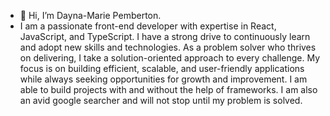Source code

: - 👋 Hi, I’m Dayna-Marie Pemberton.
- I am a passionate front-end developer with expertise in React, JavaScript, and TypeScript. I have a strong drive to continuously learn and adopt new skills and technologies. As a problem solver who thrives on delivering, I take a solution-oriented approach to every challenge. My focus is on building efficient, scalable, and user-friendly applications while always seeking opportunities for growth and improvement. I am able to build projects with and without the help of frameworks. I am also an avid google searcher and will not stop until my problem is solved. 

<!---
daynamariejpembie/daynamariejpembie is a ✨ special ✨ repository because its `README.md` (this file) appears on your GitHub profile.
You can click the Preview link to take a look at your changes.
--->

:: ACTIVITY ::
Rewrite every row above with "front-end developer" changed to "software engineer", keeping all other text the same, and leave the pictures out.

:: ANSWER TO THIS EXERCISE ::
Source code

: - 👋 Hi, I’m Dayna-Marie Pemberton.
- I am a passionate software engineer with expertise in React, JavaScript, and TypeScript. I have a strong drive to continuously learn and adopt new skills and technologies. As a problem solver who thrives on delivering, I take a solution-oriented approach to every challenge. My focus is on building efficient, scalable, and user-friendly applications while always seeking opportunities for growth and improvement. I am able to build projects with and without the help of frameworks. I am also an avid google searcher and will not stop until my problem is solved. 

<!---
daynamariejpembie/daynamariejpembie is a ✨ special ✨ repository because its `README.md` (this file) appears on your GitHub profile.
You can click the Preview link to take a look at your changes.
--->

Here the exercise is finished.